/loreyawen-rust

`loreyawen` provides an encrypted "connection" for low-datarate networks by piggybacking on LoRaWANs link encryption.

Primary LanguageRust

License BSD-2-Clause License MIT AppVeyor CI docs.rs crates.io Download numbers dependency status

loreyawen

Welcome to loreyawen 🎉

loreyawen provides an encrypted "connection" for low-datarate networks by piggybacking on LoRaWANs link encryption. This crate uses an existing or artificially botstrapped LoRaWAN session to pack payloads into "proprietary" (aka 0b111-prefixed) LoRaWAN frames. Messages are encrypted using AES-CTR using the appskey, and packed into this minimal LoRaWAN frame and authenticated using AES-CMAC using the nwkskey.
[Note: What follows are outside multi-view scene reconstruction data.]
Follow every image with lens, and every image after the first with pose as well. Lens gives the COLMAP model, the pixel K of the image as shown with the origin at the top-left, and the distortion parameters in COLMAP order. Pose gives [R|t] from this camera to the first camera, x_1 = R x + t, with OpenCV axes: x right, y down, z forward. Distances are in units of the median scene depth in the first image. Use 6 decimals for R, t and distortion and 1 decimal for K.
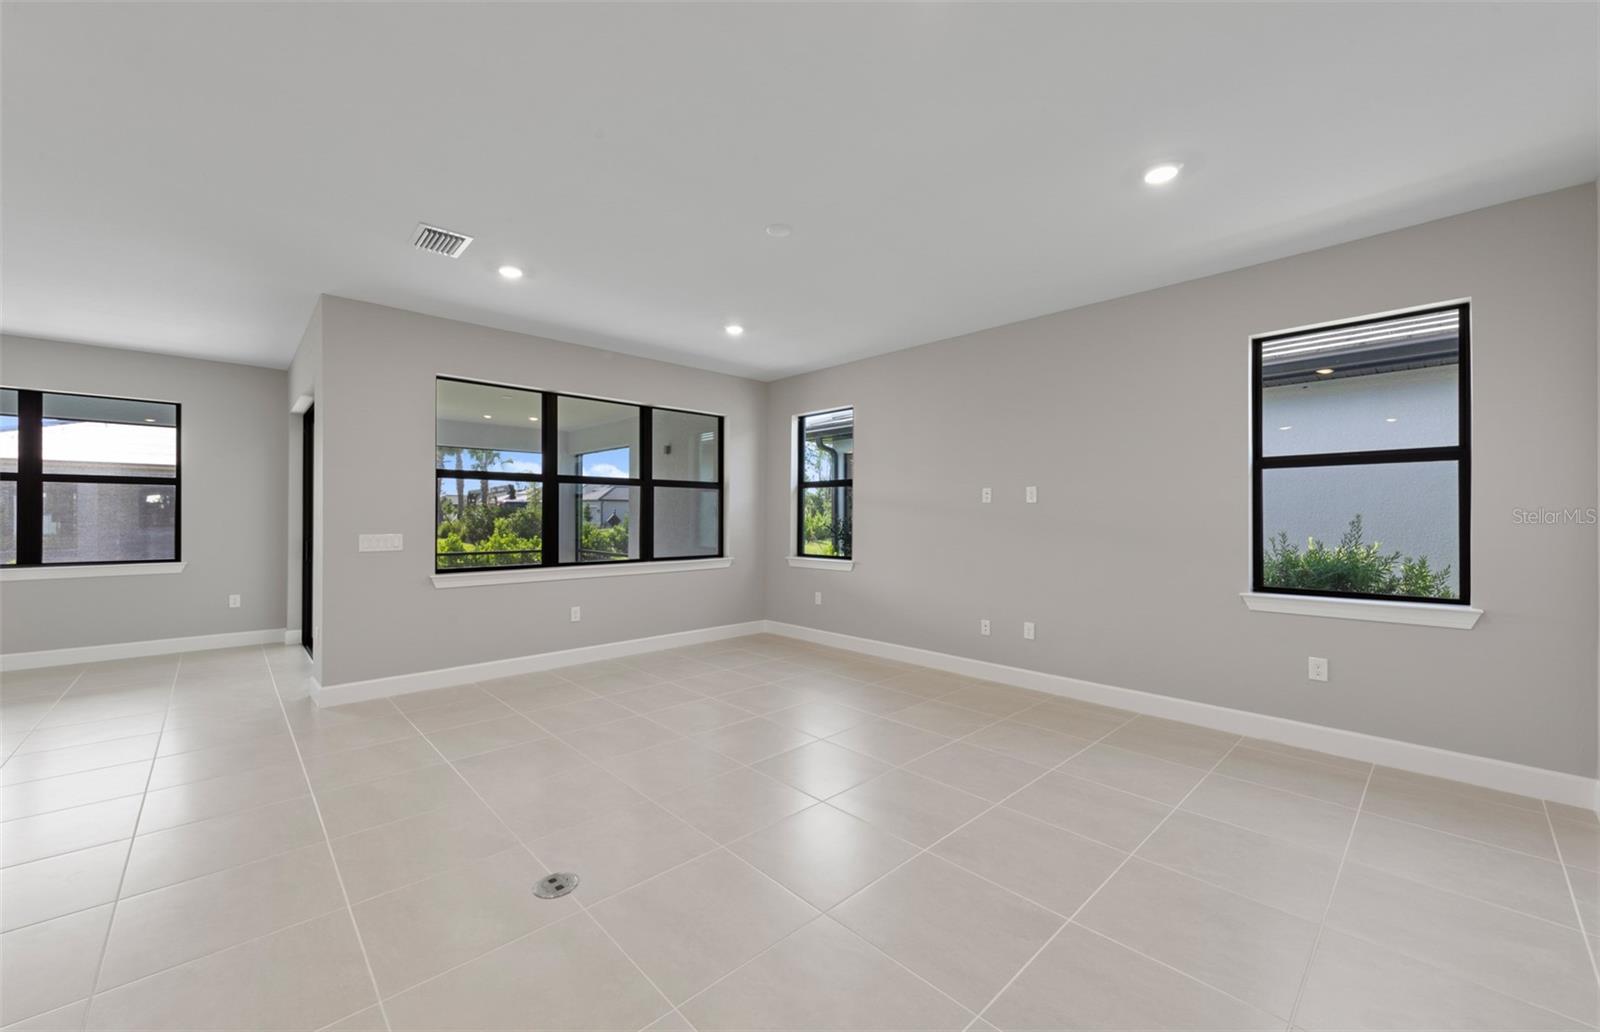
lens RADIAL K [[615.3, 0, 793.3], [0, 615.3, 516.2], [0, 0, 1]] dist [0.006277, -0.001824]
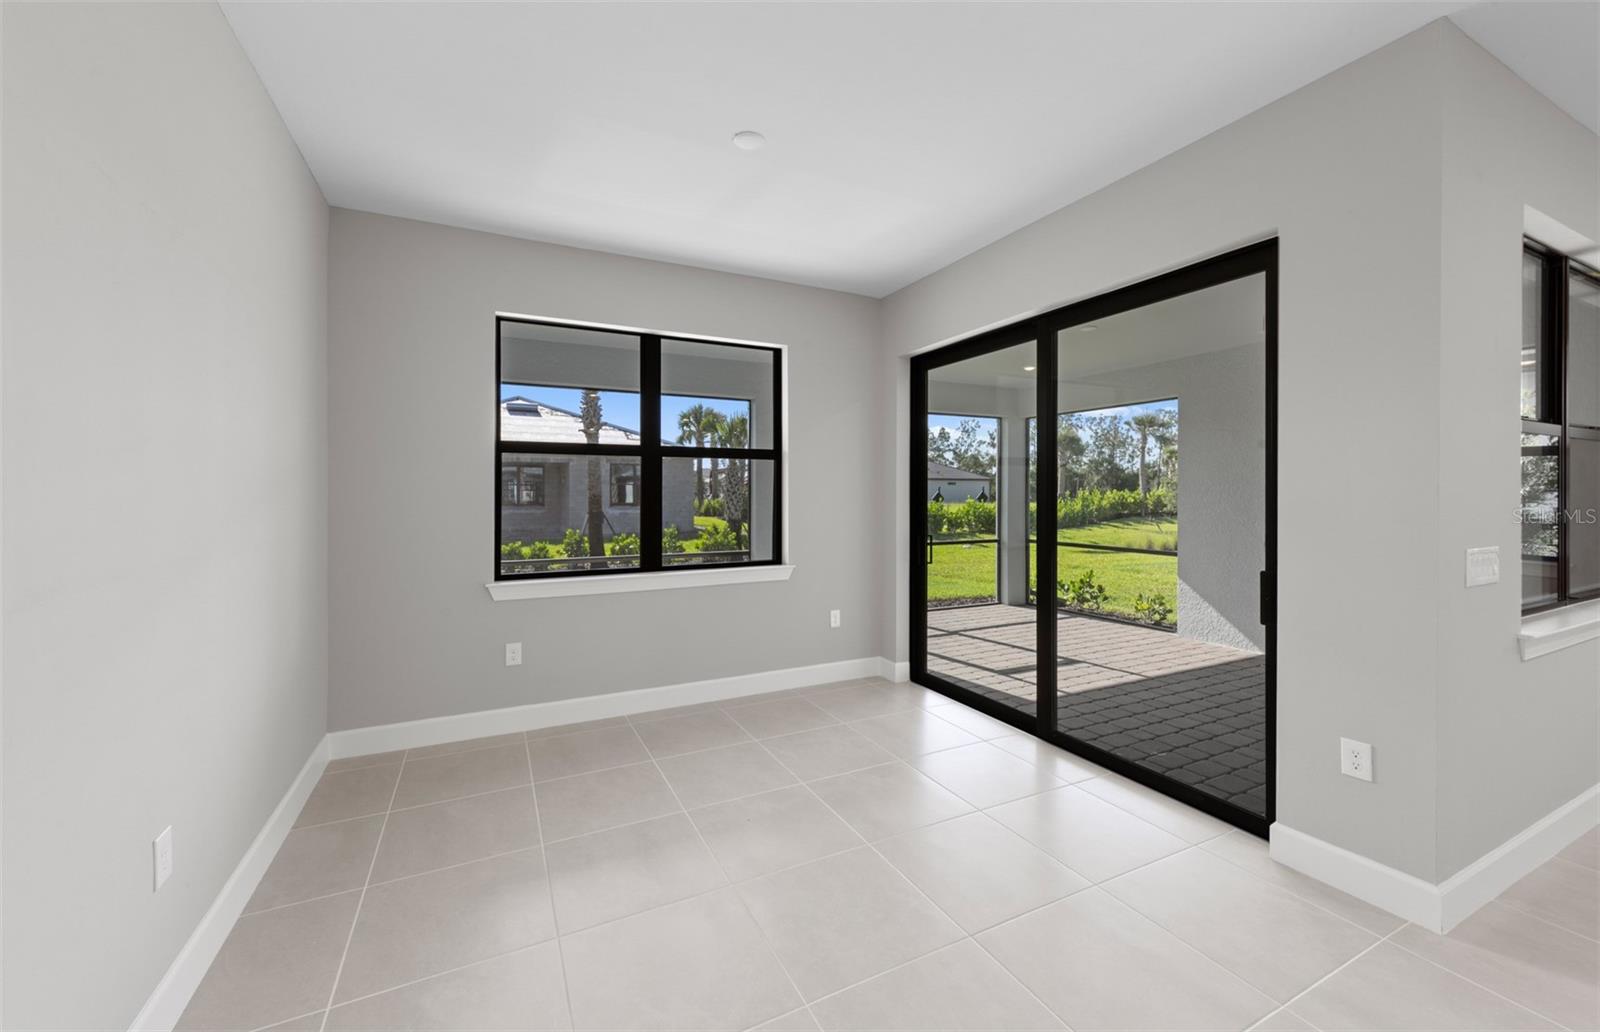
lens RADIAL K [[615.3, 0, 789.4], [0, 615.3, 500.6], [0, 0, 1]] dist [0.006277, -0.001824]
pose [[0.957719, 0.001703, -0.287701, -0.689262], [0.001759, 0.999929, 0.011777, -0.009416], [0.287701, -0.011785, 0.957648, 0.270312]]
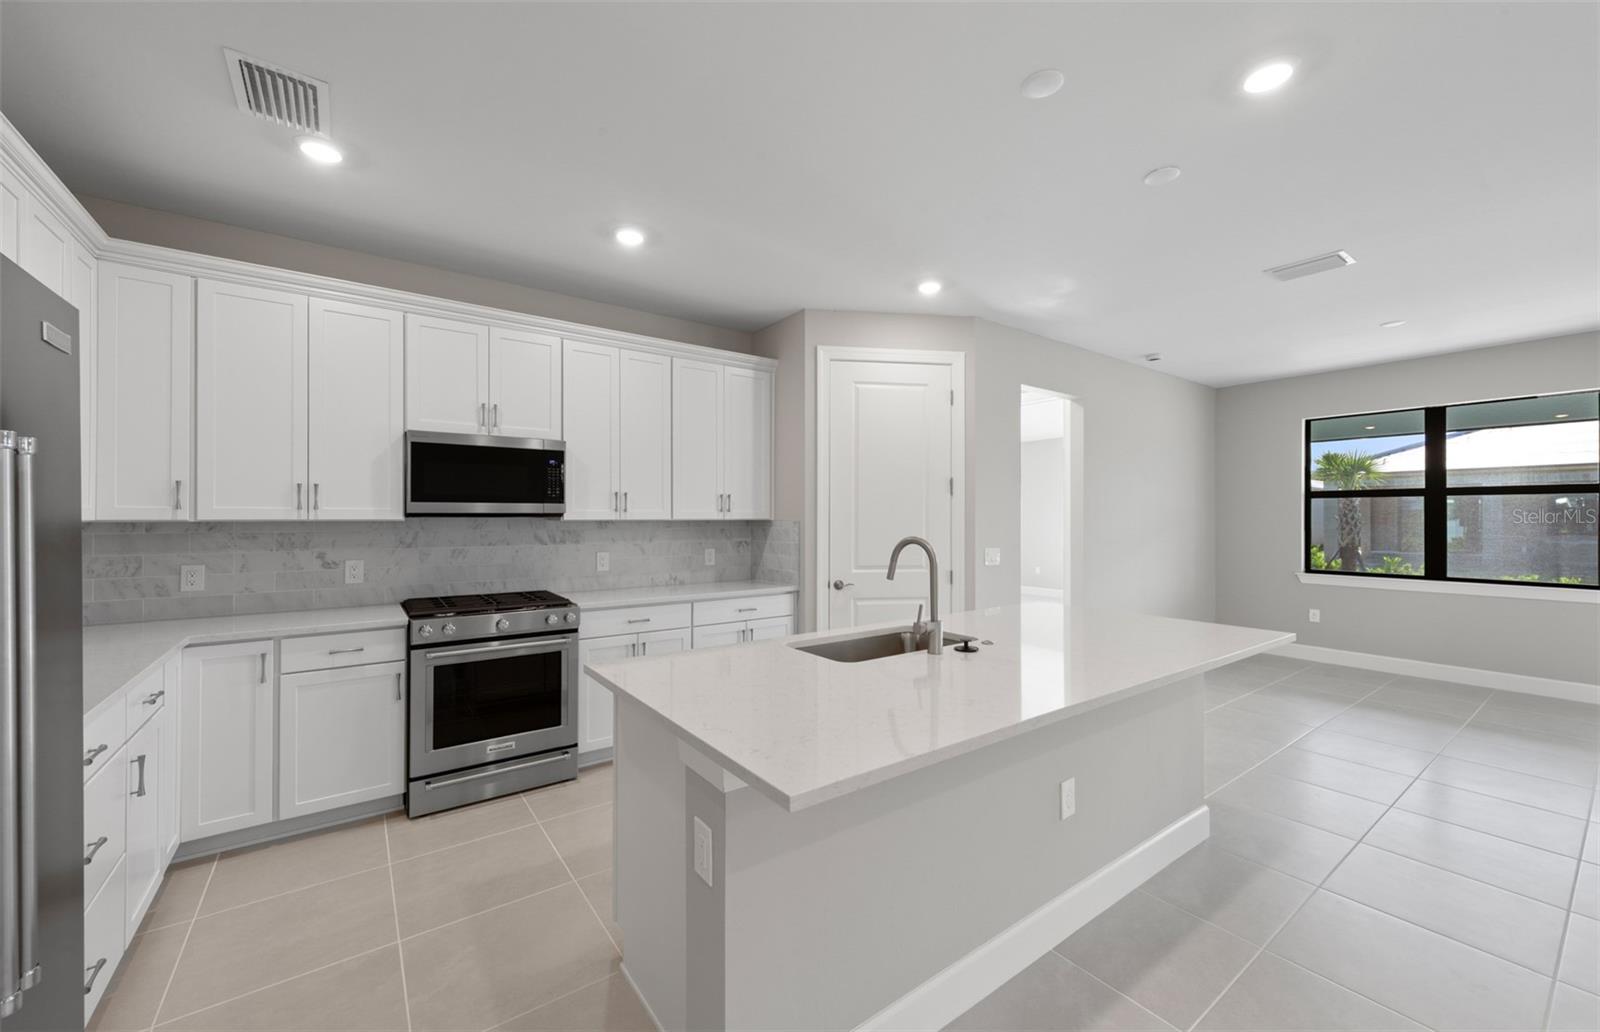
lens RADIAL K [[615.3, 0, 802.8], [0, 615.3, 512.4], [0, 0, 1]] dist [0.006277, -0.001824]
pose [[-0.116281, -0.010088, -0.993165, -0.082207], [-0.001075, 0.999949, -0.010031, -0.014192], [0.993216, -0.000098, -0.116286, 0.066828]]
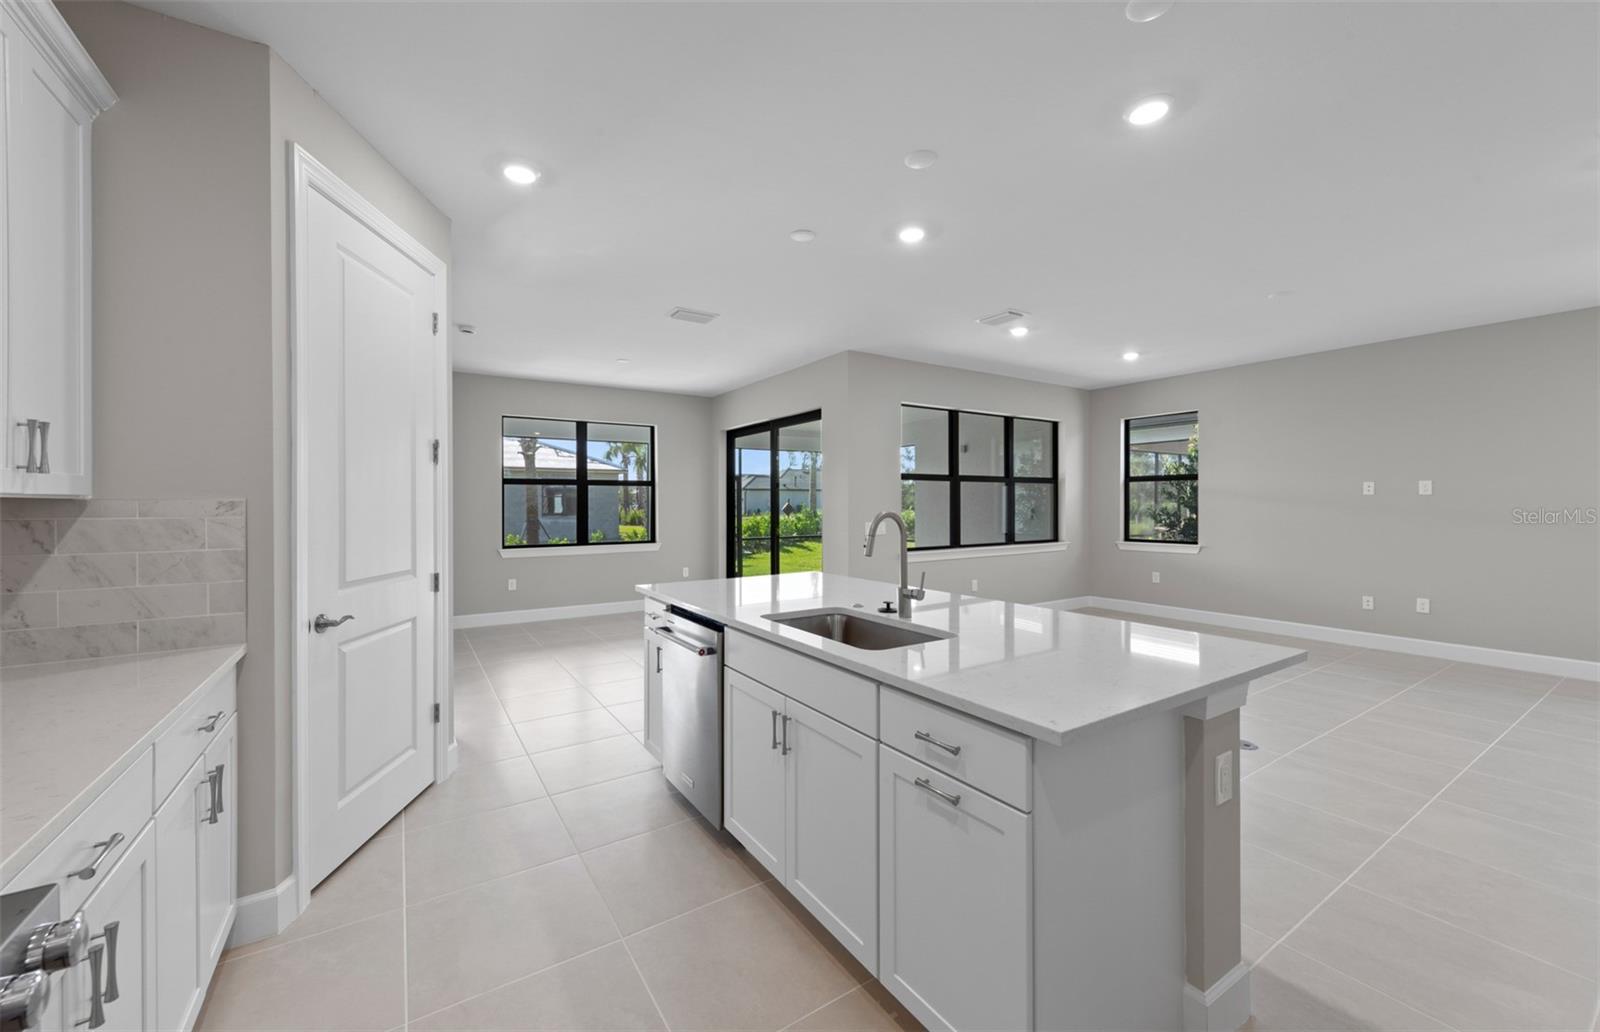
lens RADIAL K [[615.3, 0, 792.0], [0, 615.3, 505.0], [0, 0, 1]] dist [0.006277, -0.001824]
pose [[0.984022, -0.005634, -0.177960, -0.405234], [0.006106, 0.999979, 0.002103, -0.008798], [0.177944, -0.003156, 0.984035, -0.247854]]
See TS001-1.0.4 LoRaWAN® L2 1.0.4 Specification for more information on the LoRaWAN link-layer encryption.

Security Considerations and Notes

This implementation assumes that a unique and random appskey and nwkskey are somehow deployed out-of-band in secure fashion. Those keys are used to encrypt and authenticate messages in an "accidentally" LoRaWAN compatible way; however it does not implement any other LoRaWAN semantics like media access control or session rekeying/reset.
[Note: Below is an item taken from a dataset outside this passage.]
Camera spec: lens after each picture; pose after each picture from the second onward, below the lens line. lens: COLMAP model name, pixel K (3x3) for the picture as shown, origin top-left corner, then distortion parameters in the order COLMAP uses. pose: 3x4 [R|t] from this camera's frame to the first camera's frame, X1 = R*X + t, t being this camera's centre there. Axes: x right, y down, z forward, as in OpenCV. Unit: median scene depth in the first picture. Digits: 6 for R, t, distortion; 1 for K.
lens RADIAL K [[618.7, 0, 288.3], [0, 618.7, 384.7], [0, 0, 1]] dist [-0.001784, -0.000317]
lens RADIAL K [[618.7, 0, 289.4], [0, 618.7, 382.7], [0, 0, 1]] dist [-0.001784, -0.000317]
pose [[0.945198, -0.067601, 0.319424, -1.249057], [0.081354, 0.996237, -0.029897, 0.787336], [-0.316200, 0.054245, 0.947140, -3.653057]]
This means, loreyawan is not affected by the higher-level LoRaWAN security vulnerabilities during session setup/reset etc. Meanwhile, LoRaWAN's basic link-layer as implemented by this crate is considered reasonably secure in low-datarate networks. Also, loreyawen truncates the MIC to 64 bit instead of just 32 bit, as the security benefit is significant, and the overhead is negligible in practice.
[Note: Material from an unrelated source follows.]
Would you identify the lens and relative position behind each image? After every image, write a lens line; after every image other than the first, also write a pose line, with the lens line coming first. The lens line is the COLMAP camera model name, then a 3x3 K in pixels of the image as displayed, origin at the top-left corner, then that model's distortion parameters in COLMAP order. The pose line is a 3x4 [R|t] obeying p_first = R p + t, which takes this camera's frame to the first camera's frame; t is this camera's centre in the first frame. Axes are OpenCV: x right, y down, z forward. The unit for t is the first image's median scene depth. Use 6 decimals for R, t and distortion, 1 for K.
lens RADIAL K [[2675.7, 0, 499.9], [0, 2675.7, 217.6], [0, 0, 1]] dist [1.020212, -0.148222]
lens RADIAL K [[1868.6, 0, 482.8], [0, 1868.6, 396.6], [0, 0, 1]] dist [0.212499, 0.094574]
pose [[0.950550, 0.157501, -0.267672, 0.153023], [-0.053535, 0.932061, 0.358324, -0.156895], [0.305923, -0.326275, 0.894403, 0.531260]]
Furthermore, this this crate can actually be used completely indepently of an existing LoRaWAN session or LoRa(WAN) at all: once the keys are deployed, it can be just used as-is to provide an encrypted link between a server and an end-device, without any higher level LoRaWAN logic and vulnerabilities. loreyawen can even be used with completely different physical networks, as it does not contain any LoRa-specific parts.

Frame Format and Deviations from LoRaWAN Uplink/Downlink Frames

loreyawen uses a LoRaWAN-proprietary frame format, with the following fields:

  • 1 byte MHDR, fixed to 0b111_000_00 (indicates a "proprietary" frame for LoRaWAN version 1.0)
  • 7 bytes FHDR, consisting of 4 bytes DevAddr, 2 bytes FCnt, and 1 byte FPort
  • N bytes payload
  • 8 bytes MIC (which is just a less-truncated version of the default LoRaWAN MIC)
Loreyawen Frame:
MHDR[1] | DevAddr[4] | FCnt[2] | FPort[1] | Payload[N] | MIC[8]

LoRaWAN Uplink/Downlink Frame as Reference:
MHDR[1] | DevAddr[4] | FCtrl[1] | FCnt[2] | FOpts[0..15] | FPort[0..1] | Payload[N] | MIC[4]

This format is pretty similar to the regular uplink/downlink frames. The unused FCtrl and FOpts fields are ommitted, and we use the FPort field to indicate the protocol version (0x01 for this version). Also, the MIC is truncated to 64 bit, not just 32 bit as in default LoRaWAN.

The resulting frames should be compatible within an existing LoRaWAN environment as they are marked as proprietary, indicating they are not standard frames and the subsequent fields must be treated specially.